Page-level text extractions:
-- Opening Marker --
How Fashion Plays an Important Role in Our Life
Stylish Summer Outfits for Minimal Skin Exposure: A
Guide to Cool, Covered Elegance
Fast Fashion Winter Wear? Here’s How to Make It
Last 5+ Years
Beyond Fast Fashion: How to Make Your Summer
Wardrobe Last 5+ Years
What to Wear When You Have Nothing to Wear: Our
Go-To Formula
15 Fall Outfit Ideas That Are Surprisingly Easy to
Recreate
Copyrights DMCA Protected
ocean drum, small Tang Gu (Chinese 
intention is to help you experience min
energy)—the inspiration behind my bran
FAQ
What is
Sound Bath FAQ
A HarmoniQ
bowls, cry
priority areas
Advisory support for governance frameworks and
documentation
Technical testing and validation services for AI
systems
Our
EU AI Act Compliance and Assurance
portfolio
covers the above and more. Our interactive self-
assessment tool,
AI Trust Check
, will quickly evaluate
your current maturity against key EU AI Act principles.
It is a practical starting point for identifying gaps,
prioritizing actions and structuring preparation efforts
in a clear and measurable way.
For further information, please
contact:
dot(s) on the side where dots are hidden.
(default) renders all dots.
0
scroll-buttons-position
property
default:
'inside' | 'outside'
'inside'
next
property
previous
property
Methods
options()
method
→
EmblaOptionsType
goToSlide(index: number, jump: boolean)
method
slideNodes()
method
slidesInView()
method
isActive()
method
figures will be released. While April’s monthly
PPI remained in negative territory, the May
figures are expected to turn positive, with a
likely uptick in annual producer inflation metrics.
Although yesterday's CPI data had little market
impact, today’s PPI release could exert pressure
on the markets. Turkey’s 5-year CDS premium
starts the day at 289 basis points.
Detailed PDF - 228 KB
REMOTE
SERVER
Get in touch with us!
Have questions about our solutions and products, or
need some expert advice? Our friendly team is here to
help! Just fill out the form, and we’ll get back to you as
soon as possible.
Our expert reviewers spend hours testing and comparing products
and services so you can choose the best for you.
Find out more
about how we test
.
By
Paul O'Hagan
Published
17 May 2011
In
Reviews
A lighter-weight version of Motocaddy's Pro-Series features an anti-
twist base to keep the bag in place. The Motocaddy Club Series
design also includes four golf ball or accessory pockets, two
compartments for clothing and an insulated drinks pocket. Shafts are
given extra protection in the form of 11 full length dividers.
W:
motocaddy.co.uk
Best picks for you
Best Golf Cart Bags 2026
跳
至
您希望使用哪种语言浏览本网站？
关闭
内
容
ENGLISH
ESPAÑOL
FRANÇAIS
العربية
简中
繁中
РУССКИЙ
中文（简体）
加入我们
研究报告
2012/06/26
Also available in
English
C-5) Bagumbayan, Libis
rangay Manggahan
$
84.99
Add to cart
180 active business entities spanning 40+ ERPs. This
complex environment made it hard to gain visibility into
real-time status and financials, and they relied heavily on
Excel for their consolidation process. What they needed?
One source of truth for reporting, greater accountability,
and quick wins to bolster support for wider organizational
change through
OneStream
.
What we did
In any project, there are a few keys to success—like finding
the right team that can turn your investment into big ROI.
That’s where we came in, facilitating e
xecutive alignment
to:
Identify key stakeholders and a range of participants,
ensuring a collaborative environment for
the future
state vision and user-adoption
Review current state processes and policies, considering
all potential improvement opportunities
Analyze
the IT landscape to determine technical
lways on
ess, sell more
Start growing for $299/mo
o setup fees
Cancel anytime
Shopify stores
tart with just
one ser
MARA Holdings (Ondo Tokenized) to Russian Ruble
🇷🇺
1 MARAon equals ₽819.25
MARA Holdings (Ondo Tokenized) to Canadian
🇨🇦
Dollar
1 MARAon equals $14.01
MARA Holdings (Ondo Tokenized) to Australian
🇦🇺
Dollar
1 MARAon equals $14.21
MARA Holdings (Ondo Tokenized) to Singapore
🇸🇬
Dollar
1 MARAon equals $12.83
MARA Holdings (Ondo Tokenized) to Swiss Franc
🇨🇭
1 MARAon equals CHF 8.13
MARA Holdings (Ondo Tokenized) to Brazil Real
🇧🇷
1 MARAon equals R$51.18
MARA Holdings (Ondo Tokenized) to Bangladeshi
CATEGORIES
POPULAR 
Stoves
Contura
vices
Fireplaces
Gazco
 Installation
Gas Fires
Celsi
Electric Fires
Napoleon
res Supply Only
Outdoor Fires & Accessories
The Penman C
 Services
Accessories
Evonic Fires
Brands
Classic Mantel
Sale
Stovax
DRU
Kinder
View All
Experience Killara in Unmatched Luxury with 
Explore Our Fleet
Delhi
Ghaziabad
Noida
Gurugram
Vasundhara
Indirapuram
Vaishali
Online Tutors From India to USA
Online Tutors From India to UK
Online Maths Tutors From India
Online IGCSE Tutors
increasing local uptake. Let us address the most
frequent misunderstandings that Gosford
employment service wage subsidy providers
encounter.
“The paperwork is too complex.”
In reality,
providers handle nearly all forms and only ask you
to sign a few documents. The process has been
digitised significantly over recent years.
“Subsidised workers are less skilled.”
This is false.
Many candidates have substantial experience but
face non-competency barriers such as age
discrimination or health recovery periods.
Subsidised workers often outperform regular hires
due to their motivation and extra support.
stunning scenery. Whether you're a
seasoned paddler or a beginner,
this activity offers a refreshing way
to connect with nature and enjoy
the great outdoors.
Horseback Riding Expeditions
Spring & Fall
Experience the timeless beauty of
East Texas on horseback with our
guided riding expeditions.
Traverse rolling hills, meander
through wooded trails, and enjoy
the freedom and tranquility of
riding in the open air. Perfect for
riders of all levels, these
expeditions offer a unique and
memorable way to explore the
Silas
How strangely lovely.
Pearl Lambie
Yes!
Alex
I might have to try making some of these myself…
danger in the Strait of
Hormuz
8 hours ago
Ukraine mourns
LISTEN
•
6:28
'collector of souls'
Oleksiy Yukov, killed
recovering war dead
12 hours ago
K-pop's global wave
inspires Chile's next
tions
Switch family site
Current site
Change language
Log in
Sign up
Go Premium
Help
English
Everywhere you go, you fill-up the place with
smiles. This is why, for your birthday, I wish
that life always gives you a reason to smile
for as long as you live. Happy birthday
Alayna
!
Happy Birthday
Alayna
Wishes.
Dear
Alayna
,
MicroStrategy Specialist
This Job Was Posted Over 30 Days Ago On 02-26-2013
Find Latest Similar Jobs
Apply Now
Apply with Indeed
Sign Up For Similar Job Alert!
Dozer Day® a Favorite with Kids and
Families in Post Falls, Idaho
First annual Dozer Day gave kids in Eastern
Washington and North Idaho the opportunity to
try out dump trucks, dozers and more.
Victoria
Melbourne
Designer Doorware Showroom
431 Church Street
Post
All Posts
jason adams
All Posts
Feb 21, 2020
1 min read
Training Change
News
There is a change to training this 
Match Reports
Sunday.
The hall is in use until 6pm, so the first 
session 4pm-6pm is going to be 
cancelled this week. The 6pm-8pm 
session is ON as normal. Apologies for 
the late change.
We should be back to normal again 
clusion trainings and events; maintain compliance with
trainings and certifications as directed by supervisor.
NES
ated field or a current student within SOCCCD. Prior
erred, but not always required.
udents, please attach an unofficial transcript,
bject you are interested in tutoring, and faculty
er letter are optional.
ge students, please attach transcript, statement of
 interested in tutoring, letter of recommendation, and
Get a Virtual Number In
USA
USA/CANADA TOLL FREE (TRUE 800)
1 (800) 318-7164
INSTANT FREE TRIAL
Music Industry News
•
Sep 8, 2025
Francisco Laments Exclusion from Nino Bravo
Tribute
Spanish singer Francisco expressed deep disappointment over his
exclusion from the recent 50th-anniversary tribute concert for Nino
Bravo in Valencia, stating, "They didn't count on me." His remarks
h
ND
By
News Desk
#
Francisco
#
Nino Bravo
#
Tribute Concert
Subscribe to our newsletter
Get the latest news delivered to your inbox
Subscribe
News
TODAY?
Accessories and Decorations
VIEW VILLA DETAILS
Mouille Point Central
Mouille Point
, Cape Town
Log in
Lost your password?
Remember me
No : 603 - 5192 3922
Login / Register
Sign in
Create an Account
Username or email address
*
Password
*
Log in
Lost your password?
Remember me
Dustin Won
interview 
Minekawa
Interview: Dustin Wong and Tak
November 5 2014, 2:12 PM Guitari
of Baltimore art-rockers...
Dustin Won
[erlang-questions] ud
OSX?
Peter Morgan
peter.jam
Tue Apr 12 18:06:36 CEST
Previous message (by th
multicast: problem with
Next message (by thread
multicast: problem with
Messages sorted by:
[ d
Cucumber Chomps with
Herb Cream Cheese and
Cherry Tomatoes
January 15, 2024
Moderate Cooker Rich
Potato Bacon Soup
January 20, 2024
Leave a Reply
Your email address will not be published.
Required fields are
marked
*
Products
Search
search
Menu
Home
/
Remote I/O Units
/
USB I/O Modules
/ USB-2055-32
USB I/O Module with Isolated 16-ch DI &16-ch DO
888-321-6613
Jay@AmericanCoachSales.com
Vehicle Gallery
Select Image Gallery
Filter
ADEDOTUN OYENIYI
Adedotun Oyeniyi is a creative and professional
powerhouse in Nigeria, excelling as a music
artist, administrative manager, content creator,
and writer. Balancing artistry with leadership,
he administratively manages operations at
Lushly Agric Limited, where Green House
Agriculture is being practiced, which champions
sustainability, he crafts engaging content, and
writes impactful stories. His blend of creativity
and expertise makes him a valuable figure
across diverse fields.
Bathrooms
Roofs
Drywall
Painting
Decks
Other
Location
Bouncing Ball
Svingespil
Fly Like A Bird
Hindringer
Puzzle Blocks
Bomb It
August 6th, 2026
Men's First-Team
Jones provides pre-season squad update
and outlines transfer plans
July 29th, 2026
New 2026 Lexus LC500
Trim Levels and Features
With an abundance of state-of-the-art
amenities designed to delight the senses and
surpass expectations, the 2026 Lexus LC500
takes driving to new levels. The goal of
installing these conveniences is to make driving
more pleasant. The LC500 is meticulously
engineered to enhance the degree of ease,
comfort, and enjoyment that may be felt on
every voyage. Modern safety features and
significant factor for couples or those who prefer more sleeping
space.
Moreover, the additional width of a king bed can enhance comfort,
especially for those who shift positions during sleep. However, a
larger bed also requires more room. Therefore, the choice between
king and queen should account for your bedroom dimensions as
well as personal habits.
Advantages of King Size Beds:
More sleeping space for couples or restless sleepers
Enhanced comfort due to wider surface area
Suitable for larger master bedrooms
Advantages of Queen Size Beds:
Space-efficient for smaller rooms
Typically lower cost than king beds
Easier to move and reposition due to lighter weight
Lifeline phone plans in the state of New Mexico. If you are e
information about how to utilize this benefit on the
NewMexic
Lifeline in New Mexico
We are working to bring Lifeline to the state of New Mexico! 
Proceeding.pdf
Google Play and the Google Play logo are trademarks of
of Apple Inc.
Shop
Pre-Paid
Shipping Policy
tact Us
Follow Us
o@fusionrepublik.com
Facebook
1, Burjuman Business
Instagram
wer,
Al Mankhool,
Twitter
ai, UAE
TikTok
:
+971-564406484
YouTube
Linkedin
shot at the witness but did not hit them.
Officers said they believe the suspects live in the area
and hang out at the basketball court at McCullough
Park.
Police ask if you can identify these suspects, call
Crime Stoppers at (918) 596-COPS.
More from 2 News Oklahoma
-- Closing Marker --
Required action -
What is needed is a word-for-word copy of the records above, from the first line through the line that contains "dot(s) on the side where dots are hidden.".

Task response -
How Fashion Plays an Important Role in Our Life
Stylish Summer Outfits for Minimal Skin Exposure: A
Guide to Cool, Covered Elegance
Fast Fashion Winter Wear? Here’s How to Make It
Last 5+ Years
Beyond Fast Fashion: How to Make Your Summer
Wardrobe Last 5+ Years
What to Wear When You Have Nothing to Wear: Our
Go-To Formula
15 Fall Outfit Ideas That Are Surprisingly Easy to
Recreate
Copyrights DMCA Protected
ocean drum, small Tang Gu (Chinese 
intention is to help you experience min
energy)—the inspiration behind my bran
FAQ
What is
Sound Bath FAQ
A HarmoniQ
bowls, cry
priority areas
Advisory support for governance frameworks and
documentation
Technical testing and validation services for AI
systems
Our
EU AI Act Compliance and Assurance
portfolio
covers the above and more. Our interactive self-
assessment tool,
AI Trust Check
, will quickly evaluate
your current maturity against key EU AI Act principles.
It is a practical starting point for identifying gaps,
prioritizing actions and structuring preparation efforts
in a clear and measurable way.
For further information, please
contact:
dot(s) on the side where dots are hidden.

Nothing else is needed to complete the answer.